**EXTRACTED DATA**
++++

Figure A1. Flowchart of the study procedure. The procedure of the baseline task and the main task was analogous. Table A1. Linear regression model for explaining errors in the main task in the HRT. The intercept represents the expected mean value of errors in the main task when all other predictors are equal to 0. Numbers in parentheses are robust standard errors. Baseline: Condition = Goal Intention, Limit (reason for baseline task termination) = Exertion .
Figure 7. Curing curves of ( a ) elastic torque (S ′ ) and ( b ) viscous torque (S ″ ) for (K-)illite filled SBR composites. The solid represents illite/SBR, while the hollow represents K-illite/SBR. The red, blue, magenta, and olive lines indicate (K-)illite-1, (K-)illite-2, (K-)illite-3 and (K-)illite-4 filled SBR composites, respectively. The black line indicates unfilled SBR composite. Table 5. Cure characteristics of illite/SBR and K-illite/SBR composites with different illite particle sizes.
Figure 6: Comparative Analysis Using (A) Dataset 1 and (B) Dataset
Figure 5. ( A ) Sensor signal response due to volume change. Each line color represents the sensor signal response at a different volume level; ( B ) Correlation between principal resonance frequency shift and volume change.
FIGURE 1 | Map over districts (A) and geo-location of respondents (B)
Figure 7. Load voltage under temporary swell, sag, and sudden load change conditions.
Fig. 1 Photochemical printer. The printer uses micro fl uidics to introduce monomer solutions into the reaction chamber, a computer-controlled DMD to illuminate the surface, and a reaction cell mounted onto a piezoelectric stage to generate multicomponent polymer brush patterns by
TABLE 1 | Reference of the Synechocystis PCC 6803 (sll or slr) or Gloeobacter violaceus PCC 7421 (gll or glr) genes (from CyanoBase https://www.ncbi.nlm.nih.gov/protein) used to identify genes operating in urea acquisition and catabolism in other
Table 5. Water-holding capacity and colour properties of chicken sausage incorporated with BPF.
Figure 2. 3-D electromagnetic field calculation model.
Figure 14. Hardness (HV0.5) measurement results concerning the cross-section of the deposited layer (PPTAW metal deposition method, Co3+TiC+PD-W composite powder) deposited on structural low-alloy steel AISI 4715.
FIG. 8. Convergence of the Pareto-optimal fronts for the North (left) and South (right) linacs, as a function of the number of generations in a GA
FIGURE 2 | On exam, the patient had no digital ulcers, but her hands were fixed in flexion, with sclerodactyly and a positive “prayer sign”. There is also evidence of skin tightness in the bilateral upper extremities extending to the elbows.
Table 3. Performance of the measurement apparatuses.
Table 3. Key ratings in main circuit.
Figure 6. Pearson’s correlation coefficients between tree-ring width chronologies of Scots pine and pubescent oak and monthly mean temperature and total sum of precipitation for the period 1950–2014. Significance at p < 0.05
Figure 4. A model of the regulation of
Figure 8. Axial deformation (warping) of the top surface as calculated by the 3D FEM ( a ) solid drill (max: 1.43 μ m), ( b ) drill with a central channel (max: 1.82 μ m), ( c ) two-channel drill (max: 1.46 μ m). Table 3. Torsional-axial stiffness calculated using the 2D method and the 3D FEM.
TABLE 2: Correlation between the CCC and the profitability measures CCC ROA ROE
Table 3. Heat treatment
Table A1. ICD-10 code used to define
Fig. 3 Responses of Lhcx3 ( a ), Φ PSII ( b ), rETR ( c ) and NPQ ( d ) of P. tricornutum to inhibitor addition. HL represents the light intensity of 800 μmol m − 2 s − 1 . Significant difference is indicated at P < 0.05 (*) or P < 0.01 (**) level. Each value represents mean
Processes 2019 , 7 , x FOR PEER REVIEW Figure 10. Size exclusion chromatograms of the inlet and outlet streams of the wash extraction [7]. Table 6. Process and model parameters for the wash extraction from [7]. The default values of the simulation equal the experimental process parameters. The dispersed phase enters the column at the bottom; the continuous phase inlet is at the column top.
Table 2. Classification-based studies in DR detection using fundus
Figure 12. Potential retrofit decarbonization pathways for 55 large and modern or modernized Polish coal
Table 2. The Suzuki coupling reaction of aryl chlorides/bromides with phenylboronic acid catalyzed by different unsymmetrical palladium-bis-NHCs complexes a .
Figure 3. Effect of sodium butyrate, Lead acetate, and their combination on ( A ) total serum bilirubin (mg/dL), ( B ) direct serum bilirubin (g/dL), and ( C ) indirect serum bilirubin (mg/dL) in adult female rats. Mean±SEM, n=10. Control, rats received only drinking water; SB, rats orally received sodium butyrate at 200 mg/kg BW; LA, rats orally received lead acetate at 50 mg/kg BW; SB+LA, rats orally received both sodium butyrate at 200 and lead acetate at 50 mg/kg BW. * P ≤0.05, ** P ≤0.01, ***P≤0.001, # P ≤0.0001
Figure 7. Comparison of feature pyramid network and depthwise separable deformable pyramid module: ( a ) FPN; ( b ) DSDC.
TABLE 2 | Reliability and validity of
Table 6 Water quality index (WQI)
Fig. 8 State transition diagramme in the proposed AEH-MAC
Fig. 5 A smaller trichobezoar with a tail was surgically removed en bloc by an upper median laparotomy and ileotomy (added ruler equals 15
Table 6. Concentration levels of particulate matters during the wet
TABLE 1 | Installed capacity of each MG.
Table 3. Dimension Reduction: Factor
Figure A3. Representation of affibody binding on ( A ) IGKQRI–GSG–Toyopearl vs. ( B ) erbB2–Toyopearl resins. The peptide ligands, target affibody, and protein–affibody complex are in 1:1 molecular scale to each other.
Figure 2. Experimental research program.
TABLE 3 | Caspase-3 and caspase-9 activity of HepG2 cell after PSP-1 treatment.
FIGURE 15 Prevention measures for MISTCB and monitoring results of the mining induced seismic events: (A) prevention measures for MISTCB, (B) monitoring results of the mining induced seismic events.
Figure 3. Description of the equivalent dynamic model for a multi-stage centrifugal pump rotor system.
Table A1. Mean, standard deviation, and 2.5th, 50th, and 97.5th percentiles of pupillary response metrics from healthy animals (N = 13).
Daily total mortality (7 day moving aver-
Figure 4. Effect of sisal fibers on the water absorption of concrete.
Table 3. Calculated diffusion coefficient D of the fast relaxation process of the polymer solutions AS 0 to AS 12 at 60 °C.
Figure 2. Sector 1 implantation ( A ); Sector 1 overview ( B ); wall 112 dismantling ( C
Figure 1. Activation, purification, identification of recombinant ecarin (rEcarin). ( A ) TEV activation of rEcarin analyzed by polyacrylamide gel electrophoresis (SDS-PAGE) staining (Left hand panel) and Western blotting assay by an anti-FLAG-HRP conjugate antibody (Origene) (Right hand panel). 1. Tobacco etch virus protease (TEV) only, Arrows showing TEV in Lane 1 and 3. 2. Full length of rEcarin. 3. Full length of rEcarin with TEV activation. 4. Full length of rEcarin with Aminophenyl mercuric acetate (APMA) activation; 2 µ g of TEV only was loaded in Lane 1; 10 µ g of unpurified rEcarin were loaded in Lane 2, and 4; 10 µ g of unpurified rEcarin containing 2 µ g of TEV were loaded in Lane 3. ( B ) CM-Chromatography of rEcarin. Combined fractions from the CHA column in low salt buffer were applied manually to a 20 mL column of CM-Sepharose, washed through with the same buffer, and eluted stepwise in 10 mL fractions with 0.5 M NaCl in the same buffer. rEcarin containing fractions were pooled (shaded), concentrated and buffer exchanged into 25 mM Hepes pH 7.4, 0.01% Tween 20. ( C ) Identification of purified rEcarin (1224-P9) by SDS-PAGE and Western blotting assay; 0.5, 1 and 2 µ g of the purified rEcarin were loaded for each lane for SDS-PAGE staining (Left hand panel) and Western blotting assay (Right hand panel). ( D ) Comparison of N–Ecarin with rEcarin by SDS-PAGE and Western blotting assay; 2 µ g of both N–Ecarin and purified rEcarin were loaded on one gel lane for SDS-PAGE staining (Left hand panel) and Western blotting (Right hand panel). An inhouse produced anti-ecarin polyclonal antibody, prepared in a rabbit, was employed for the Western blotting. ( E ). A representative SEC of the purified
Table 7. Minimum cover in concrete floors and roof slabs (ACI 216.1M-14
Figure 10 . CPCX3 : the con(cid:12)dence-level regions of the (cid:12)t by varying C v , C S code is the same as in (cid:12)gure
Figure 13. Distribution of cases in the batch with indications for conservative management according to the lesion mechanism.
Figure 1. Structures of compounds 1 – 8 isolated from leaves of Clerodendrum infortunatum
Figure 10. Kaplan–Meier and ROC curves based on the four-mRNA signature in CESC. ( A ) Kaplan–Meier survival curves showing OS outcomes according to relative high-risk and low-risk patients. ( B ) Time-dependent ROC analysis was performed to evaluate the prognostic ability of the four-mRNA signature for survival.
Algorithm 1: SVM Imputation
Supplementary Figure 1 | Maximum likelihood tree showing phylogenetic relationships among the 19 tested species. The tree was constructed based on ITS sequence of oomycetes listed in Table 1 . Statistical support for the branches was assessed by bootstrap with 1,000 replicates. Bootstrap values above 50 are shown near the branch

++++

**PROBLEM STATEMENT**
Of the entries listed above, reproduce only the lines starting at the line containing "Figure 3. Description" and ending at the line containing "Daily total mortality". Include both, exactly as they stand.

**EXERCISE RESPONSE**
Figure 3. Description of the equivalent dynamic model for a multi-stage centrifugal pump rotor system.
Table A1. Mean, standard deviation, and 2.5th, 50th, and 97.5th percentiles of pupillary response metrics from healthy animals (N = 13).
Daily total mortality (7 day moving aver-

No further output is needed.